++++ Passage
I’ll spare everyone the lengthy bitching, but let me get in a few sentences about a usual culprit on the overrated list: Notre Dame. This team was an absolute charade last year. They were mediocre at best. Northwestern waltzed in to 1930’s Berlin (also read: modern day South Bend) with a depleted team and ran up and down the field on those clowns. So….. Everett Golson leaves for FSU and now ND is a title contender again? I’m not buying that one. I thought after 20 years of consistently overrated shit we were done with the usual preseason garbage surrounding this team. Apparently not. Thanks Lou Holtz… now stop spitting on the camera.

That’s enough for the shit(tier than expected) teams…. let’s talk about how this season is going to play out.

First, Ohio State is good and the B1G is mediocre. If they get by VT on Monday night, realistically, it’s smooth sailing until a 3 game gauntlet of Sparty, The Game (with some increased attention now that The Lunatic graces the other sideline) and the B1G title game. It’s really damn difficult to win the title two years in a row. Ask ’02 Miami. But, it’s also really damn difficult to see Ohio State boxed out of the final four. I’ve got the BuckNuts with the 1 seed in year 2 of the CFB Playoffs.
++++++++
++++ Data under study
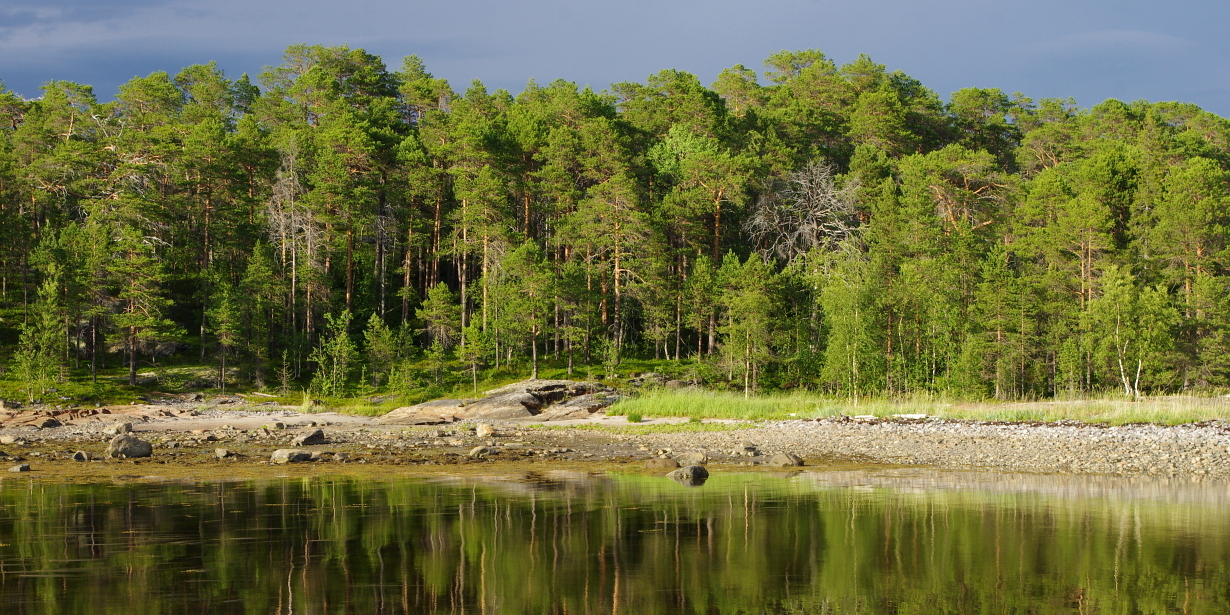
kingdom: Plantae
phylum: Tracheophyta
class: Pinopsida
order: Pinales
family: Pinaceae
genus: Pinus
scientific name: Pinus sylvestris
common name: Scots pine
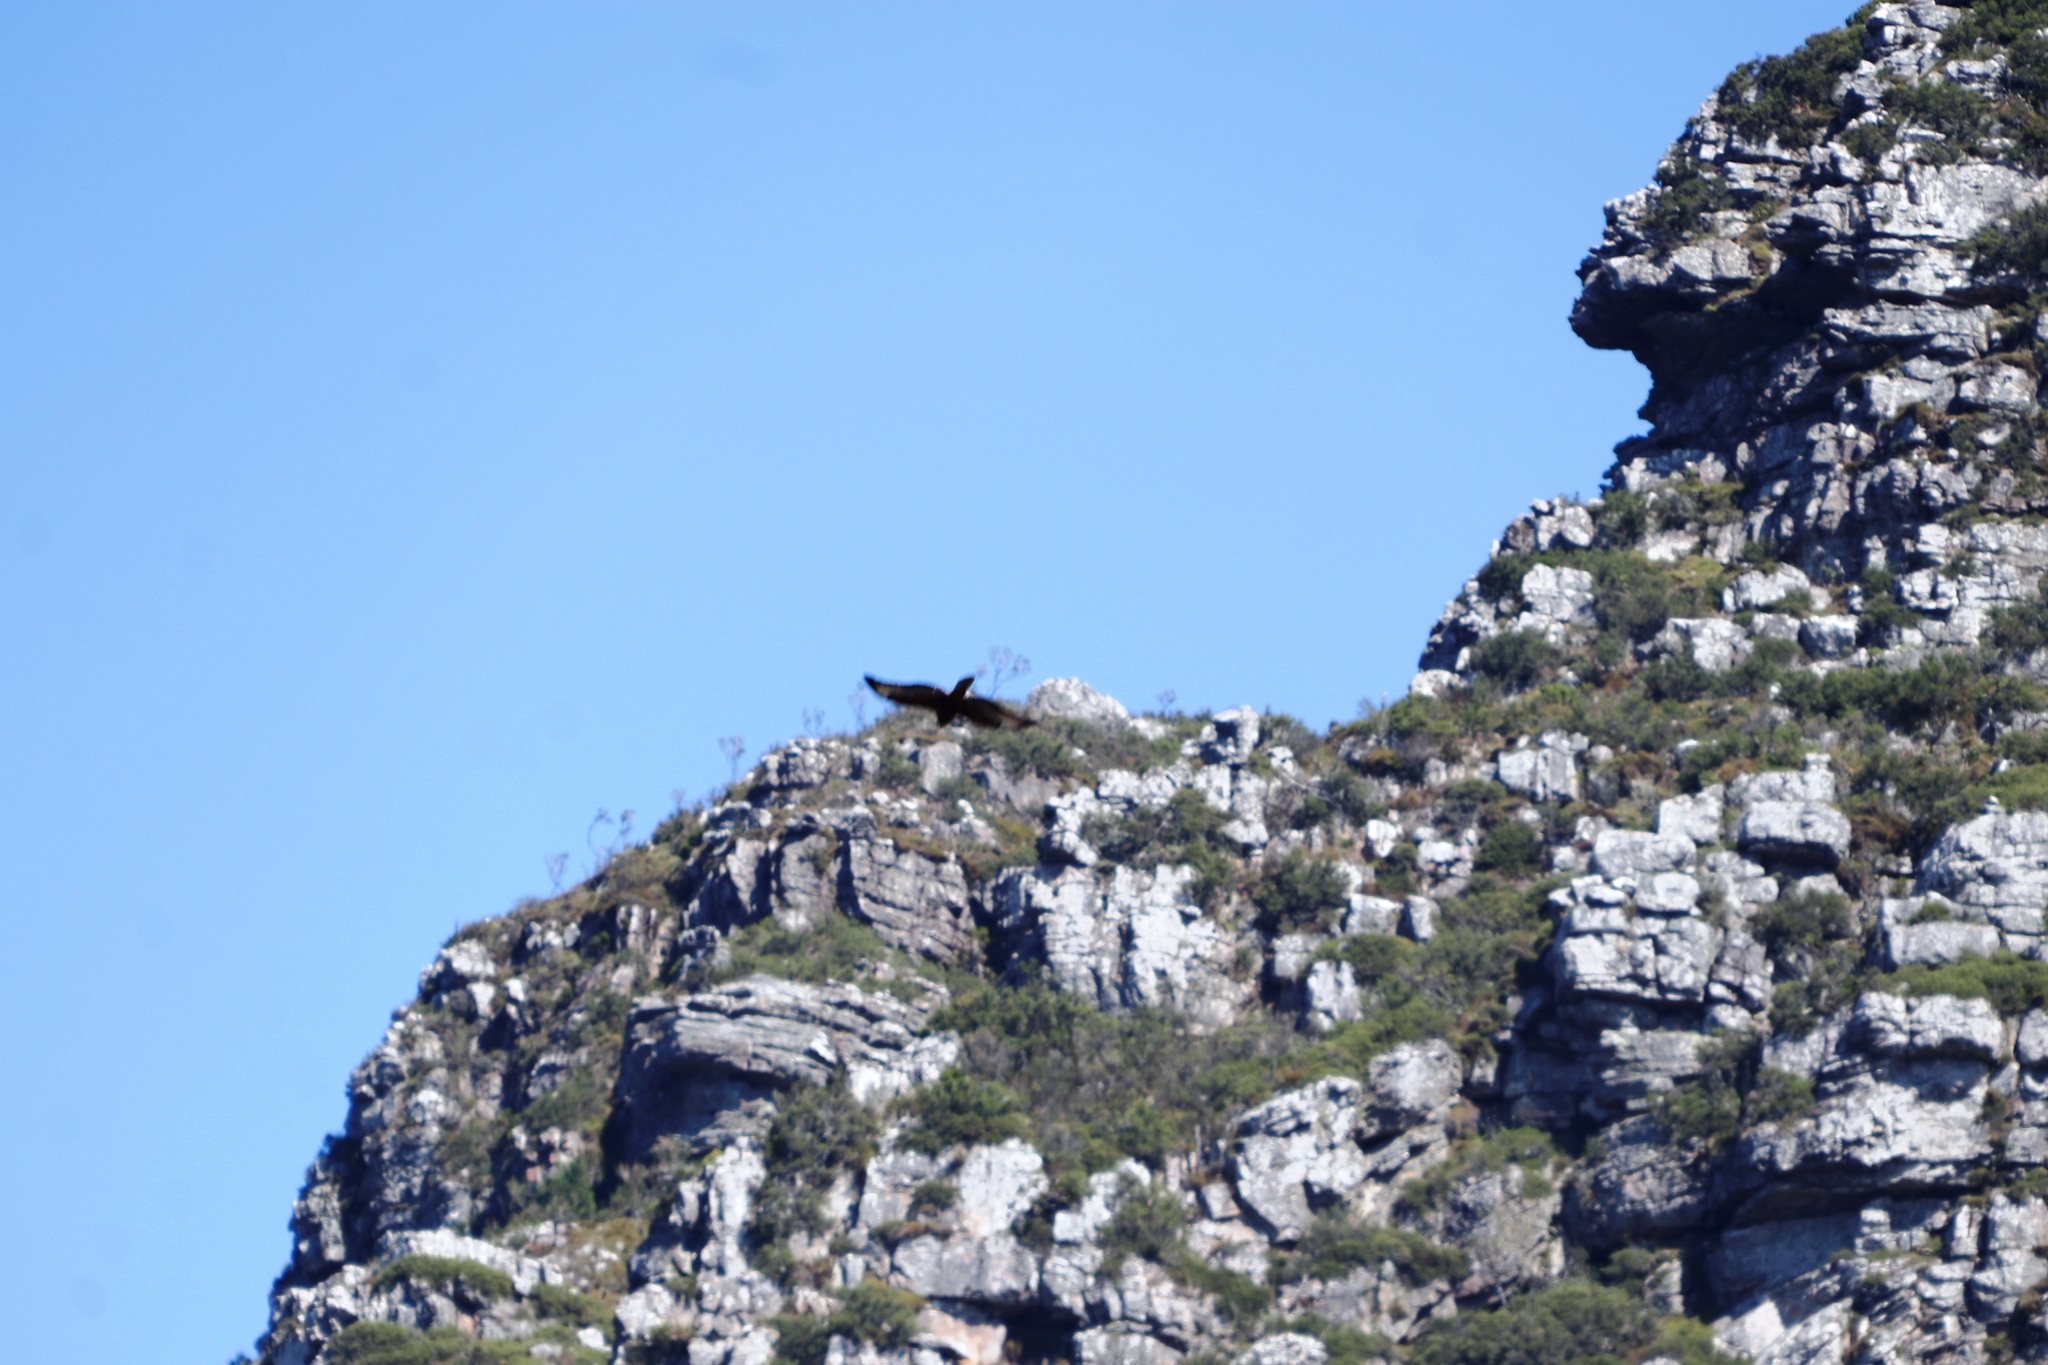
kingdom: Animalia
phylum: Chordata
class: Aves
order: Accipitriformes
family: Accipitridae
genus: Aquila
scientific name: Aquila verreauxii
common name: Verreaux's eagle
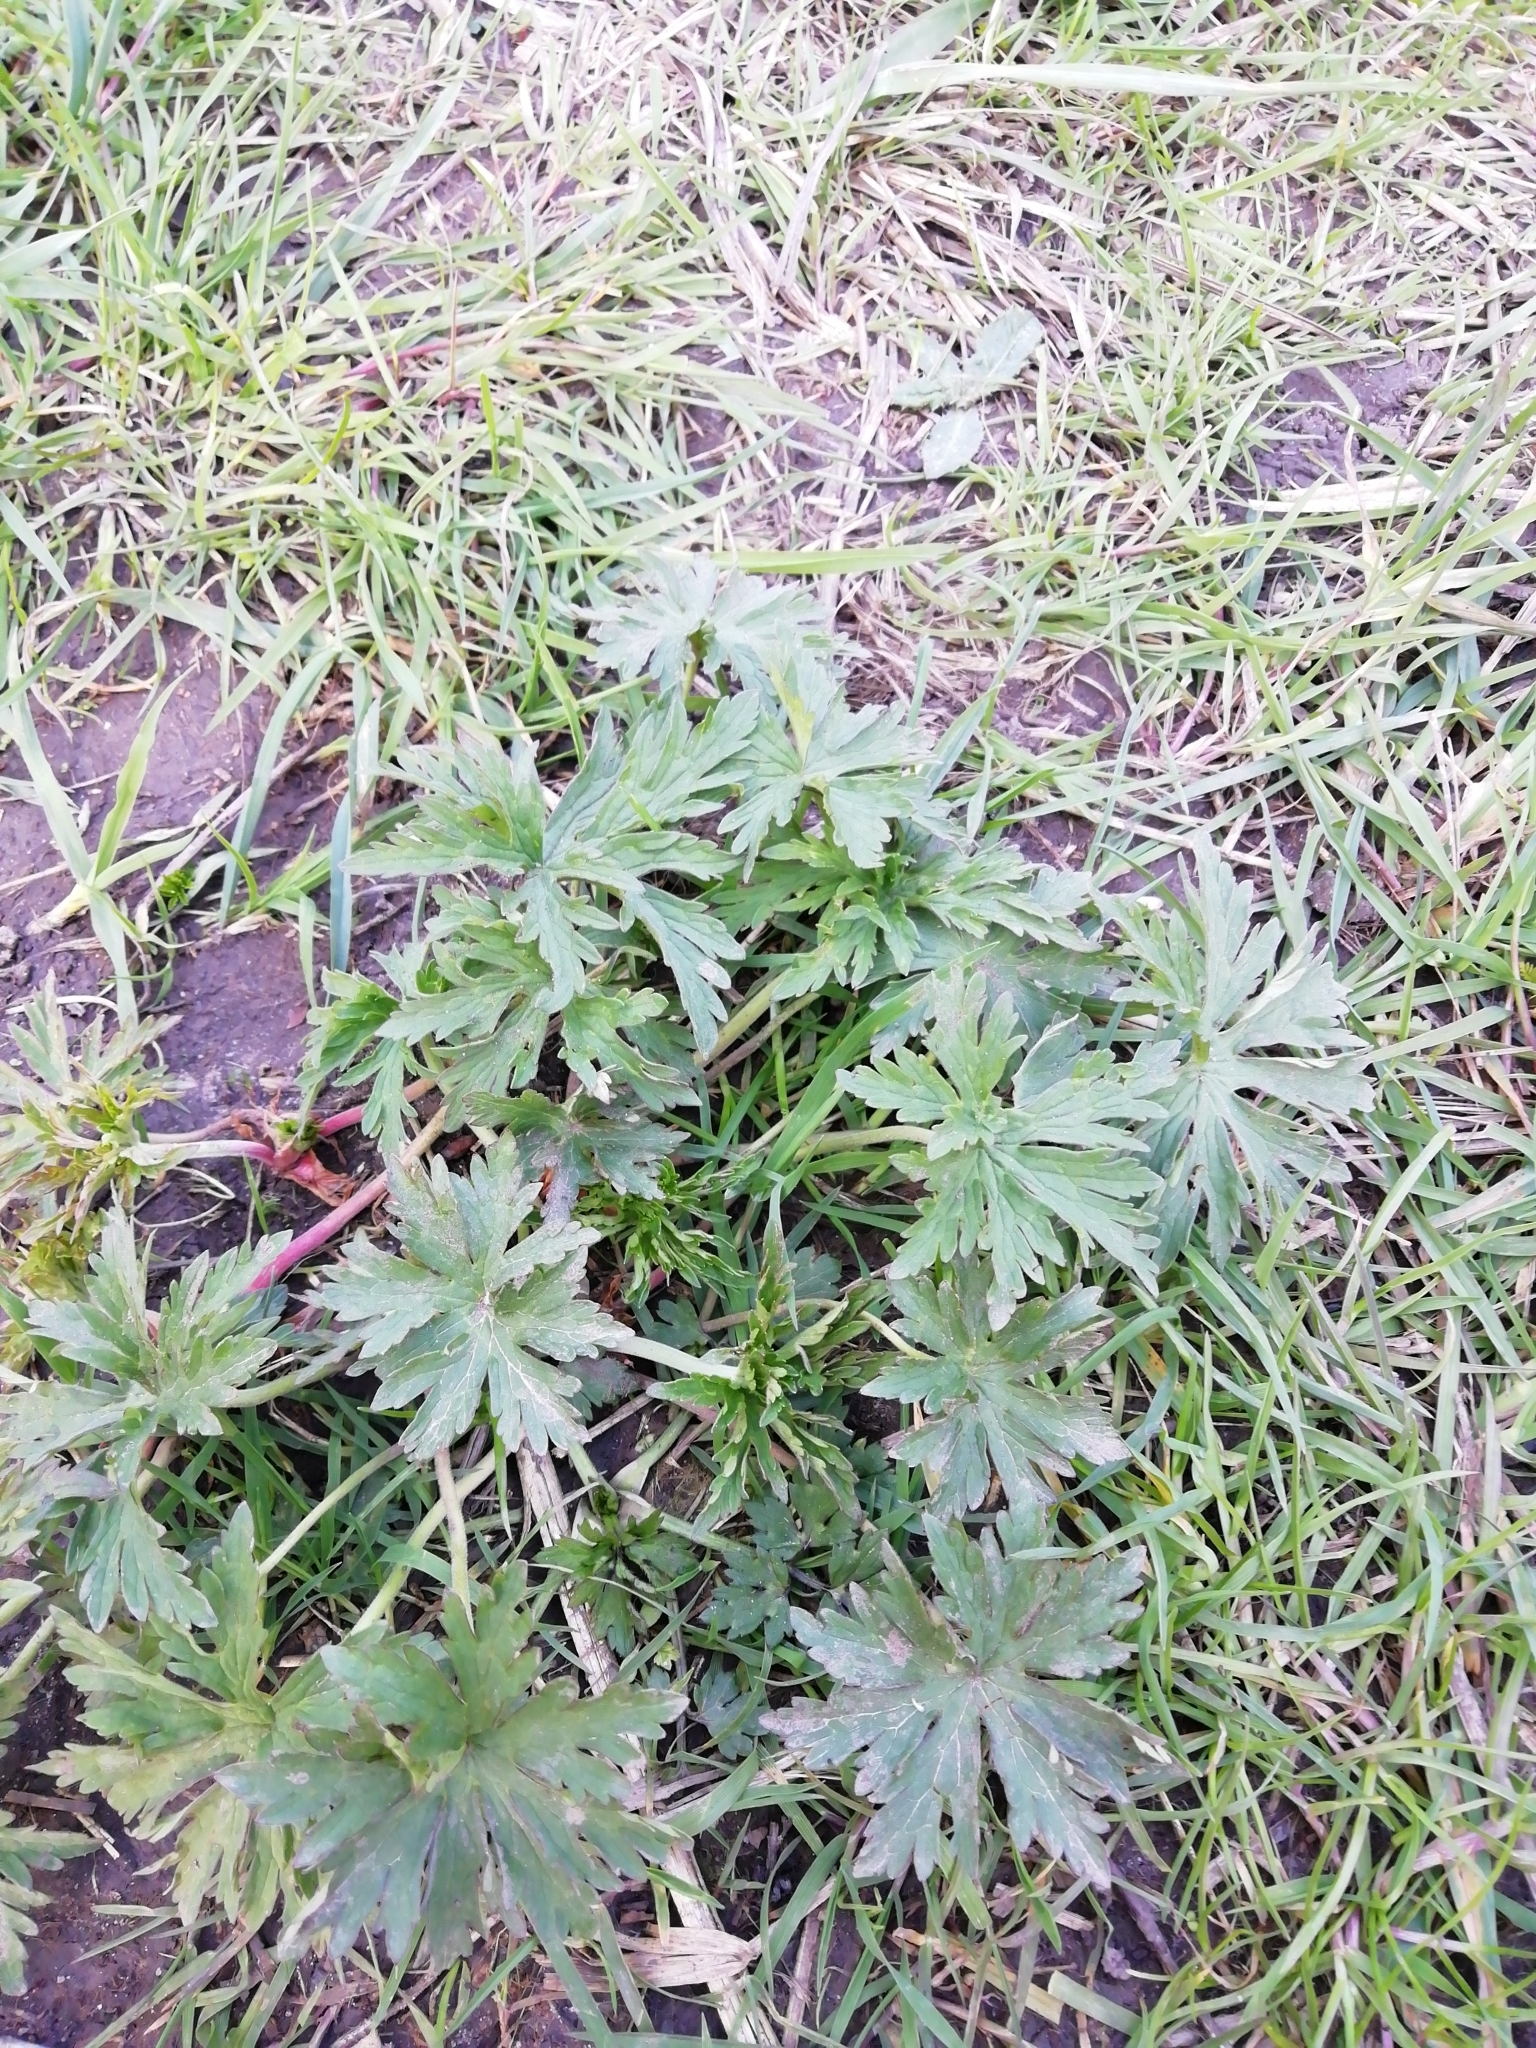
++++++++
=== Assignment ===
Please write the next part of the college football season preview, picking up right after its last sentence.

=== Answer to this task ===
So, with Ohio State in, one would think that’s all for the B1G, right? Probably, but I’m not so sure about that. If Michigan State manages to beat Nike (also read: Oregon) on 9/12 and Phil Knight’s squad goes on to win the Pac10/12/14/Whatever, then Sparty could also be sitting pretty at the end of the year if they only have one loss to the BuckNuts. Blowhards like Mark May, Lou Holtz and co. will point out that Sparty didn’t even win their division, but again, ask me if I give a shit. Are we looking for conference winners here or the 4 best teams?  Prediction – the winner of the Sparty vs. Oregon game will be in the final four.

We’re left with 2 spots and we haven’t even taken a look at Dixie yet. Aside from the usual racism in the name of heritage, general homophobia and sociopathy, what does the South have in store for us this year? Will it rise again? Sadly, yes, but only in the football sense. There’s also a saving grace here. Our third playoff team won’t be from this god forsaken state. The entire SEC West is going to beat up on itself once again, but LSU will sneak through with only one loss. Thus, the LSU Tigers will win the SEC and advance to the playoffs.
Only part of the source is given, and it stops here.